Title: Dead Man’s Footsteps
Author: Peter James
Page Count/Review Word Count: 582
At first, I wasn’t sure whether I was going to be able to get into this. After all, I’d just finished reading another lengthy crime novel, and while I am a pretty big fan of Peter James’ writing, I wasn’t as immediately sold on the concept here as I was with some of James’ other Roy Grace books.
It turns out that I shouldn’t have worried. It’s true that the story line got a little confusing from time to time, especially because it jumped backwards and forwards in time and focused on a number of different characters who, to start with at least, didn’t seem to have anything to connect them. But as the book rolled along towards its conclusion, it all worked itself out with the sort of mind-blowing simplicity that can only come from careful planning.

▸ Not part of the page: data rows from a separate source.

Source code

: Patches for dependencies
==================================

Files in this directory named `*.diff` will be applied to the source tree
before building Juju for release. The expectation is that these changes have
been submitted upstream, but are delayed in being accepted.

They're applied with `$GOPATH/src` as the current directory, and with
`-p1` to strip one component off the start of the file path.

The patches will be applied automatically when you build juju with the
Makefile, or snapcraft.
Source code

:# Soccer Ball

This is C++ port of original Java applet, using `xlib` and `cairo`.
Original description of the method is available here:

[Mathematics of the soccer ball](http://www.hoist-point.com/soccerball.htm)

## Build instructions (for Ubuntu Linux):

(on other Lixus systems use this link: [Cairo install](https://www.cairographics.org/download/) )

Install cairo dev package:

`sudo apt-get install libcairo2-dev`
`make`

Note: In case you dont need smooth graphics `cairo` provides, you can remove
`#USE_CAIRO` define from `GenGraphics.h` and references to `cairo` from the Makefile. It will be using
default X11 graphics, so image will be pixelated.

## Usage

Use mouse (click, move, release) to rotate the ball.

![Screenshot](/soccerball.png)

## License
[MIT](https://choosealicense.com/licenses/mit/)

And speaking of planning, I was impressed, as always, with the level of research that James must have carried out before he started work on the book. If you’re ever in doubt, you can just read his acknowledgements, but suffice to say that a huge amount of time must have been spent just looking into the way that different police forces operate, including the processes for extradition and co-operation between Australia, the UK and the United States.
A big part of this story is based around the terrorist attacks of September 11th, and while I think that’s been overdone in modern literature, I also thought that James handled it well. His depiction of that fateful day was evocative and brought the reader’s senses to life, and it enabled one of the major plot devices to happen in the first place. Not only that, but it all made sense, particularly when it came to how each of the characters responded to it.
There was also a lot of in-depth knowledge about stamps, which were used in lieu of money by several of the characters to make it possible for them to either legitimise crooked money or to carry large sums of it around without authorities wondering why they were travelling with suitcases full of cash.
As for the story line itself, it follows an investigation into a cold case in which the skeletal remains of a woman are discovered in a storm drain in Brighton. At first, Detective Superintendent Roy Grace is worried that it could be the body of his estranged ex-wife, Sandy. She’s been missing for a long time, and a new colleague of his starts to actively investigate the possibility that Grace killed her and buried her in his front garden. But Grace has more pressing demands on his time.
Grace himself is one of the more exciting protagonists to be created in recent years, and while I’ve been reading the books out of order – and so I haven’t been able to actively watch his character as it develops – it is interesting to see different sides of him. Here, he’s forced to play the hero, as he has done before – by the end of the book, he’s (reluctantly) written his car off and received hospital treatment. But he’s also solved the crime, although there’s a little bit of wiggle room and a big twist at the end.
Overall, it’s hard to find fault with Dead Man’s Footsteps, and while it’s not quite perfect, there’s a lot to be said for it.